Data shown:

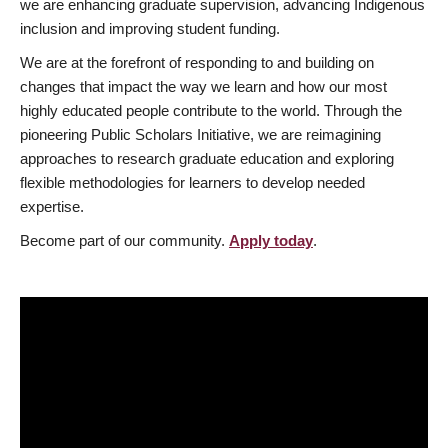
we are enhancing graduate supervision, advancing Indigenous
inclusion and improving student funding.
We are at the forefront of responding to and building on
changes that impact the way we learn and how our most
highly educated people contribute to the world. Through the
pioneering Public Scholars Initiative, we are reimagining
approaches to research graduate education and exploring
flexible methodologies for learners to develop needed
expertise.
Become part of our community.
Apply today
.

Prompt: Transcribe the text of every item above word for word, leaving the pictures out of your answer.

Output:
we are enhancing graduate supervision, advancing Indigenous
inclusion and improving student funding.
We are at the forefront of responding to and building on
changes that impact the way we learn and how our most
highly educated people contribute to the world. Through the
pioneering Public Scholars Initiative, we are reimagining
approaches to research graduate education and exploring
flexible methodologies for learners to develop needed
expertise.
Become part of our community.
Apply today
.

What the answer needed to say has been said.